# What you will do
1) List every phrase that appears inside double quotation marks in the discussion about American ideals and slavery.
2) Carry on the discussion about American ideals and slavery, picking up right after its last sentence.

It used to be that when the US did something bad, people would point to the constitution and the American ideals and say "this isn't living up to our promise".
Now instead when people point to the constitution and American ideals people say "those were written by dead white men" as if to justify cynically discarding them in favor of something heinous.
Slavery has been abolished in the US for over 150 years, which is more time than it was between the founding of the US and when it was abolished. There hasn't been a slave owner or slave in generations.
Meanwhile abandoning freedom of speech or due process because of the skin color of the persons who penned the original documents can only be described as some kind of wackadoodle nonsense and evokes suspicions of arguing in bad faith.
Slavery is practiced today in this country. Every generation is born in whiteness and will never be free of the stain. Fuck your "freeze peach." Fuck what you think you're due. Sit! Back! DOWN!
Saying things like "will never be free of the stain" is an invitation to do nothing because there is no point in attempting something you've already declared is impossible.
Five score years ago, a great American, in whose symbolic shadow we stand today, signed the Emancipation Proclamation. This momentous decree came as a great beacon light of hope to millions of Negro slaves who had been seared in the flames of withering injustice. It came as a joyous daybreak to end the long night of their captivity.

# Given entries

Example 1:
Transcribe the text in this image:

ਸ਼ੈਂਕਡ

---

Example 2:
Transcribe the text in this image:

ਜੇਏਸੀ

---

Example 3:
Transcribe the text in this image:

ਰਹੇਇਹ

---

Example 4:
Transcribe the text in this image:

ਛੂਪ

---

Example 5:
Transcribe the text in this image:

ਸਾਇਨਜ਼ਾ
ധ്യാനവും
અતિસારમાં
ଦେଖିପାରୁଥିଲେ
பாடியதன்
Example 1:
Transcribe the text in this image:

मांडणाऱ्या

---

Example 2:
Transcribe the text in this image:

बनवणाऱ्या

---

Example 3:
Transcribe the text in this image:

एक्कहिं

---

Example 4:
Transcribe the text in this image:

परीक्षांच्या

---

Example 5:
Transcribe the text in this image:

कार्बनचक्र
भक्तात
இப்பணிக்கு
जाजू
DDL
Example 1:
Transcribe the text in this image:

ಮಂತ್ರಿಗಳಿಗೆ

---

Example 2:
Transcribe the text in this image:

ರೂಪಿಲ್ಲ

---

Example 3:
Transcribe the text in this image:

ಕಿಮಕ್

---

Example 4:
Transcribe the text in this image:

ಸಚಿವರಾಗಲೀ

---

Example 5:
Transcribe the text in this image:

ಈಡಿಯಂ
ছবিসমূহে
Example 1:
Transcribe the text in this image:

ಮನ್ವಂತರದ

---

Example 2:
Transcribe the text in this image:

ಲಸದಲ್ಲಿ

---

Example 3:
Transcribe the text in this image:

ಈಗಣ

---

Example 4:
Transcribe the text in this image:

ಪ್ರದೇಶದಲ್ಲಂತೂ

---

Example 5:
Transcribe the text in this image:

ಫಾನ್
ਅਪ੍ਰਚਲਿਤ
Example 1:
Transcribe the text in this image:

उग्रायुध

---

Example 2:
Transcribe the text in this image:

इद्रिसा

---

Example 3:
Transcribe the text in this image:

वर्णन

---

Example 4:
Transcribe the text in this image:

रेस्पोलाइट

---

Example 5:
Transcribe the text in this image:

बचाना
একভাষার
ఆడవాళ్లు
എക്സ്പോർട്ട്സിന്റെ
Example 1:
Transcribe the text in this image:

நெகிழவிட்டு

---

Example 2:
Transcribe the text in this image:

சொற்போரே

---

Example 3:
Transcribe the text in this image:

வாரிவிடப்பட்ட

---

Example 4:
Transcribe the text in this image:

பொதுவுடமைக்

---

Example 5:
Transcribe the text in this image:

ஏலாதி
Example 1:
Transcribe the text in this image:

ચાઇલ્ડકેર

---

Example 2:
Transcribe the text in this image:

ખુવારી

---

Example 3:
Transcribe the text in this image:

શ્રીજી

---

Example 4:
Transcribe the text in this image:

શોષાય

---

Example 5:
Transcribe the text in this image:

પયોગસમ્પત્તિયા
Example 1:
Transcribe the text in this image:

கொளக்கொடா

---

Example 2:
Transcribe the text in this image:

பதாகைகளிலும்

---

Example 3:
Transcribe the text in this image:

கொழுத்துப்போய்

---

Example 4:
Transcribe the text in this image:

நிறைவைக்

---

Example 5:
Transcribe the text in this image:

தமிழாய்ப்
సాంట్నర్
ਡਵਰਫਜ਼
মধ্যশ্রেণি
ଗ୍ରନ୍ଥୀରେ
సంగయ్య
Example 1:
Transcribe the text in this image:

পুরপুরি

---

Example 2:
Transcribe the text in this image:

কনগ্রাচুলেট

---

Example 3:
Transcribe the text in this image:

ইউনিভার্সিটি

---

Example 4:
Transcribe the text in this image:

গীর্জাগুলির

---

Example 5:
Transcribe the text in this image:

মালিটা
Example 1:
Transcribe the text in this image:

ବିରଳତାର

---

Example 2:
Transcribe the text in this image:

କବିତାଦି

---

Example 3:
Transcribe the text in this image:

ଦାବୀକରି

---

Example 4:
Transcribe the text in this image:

# Responses by task
1)
- "this isn't living up to our promise"
- "those were written by dead white men"
- "freeze peach."
- "will never be free of the stain"

2)
But 100 years later, the Negro still is not free. One hundred years later, the life of the Negro is still sadly crippled by the manacles of segregation and the chains of discrimination. One hundred years later, the Negro lives on a lonely island of poverty in the midst of a vast ocean of material prosperity. One hundred years later the Negro is still languished in the corners of American society and finds himself in exile in his own land. And so we've come here today to dramatize a shameful condition. In a sense we've come to our nation's capital to cash a check.
When the architects of our republic wrote the magnificent words of the Constitution and the Declaration of Independence, they were signing a promissory note to which every American was to fall heir. This note was a promise that all men — yes, Black men as well as white men — would be guaranteed the unalienable rights of life, liberty and the pursuit of happiness.
It is obvious today that America has defaulted on this promissory note insofar as her citizens of color are concerned. Instead of honoring this sacred obligation, America has given the Negro people a bad check, a check which has come back marked insufficient funds.
But we refuse to believe that the bank of justice is bankrupt.
We refuse to believe that there are insufficient funds in the great vaults of opportunity of this nation. And so we've come to cash this check, a check that will give us upon demand the riches of freedom and the security of justice.
You think another dead white man quoting King is anything the world hasn't heard before? What rock have you been hiding under these last fifteen years? Dorks and losers all you tech bros.
In fact a dead white man quoting anything on HN would be rather remarkable!
Bitter cynicism is a dead end: for you personally, and for societies that embrace it. You have nothing to offer, and people will follow those who give them something to believe in. Right now, the far right is promising a herrenvolk restoration and what is your answer? Hollow trolling.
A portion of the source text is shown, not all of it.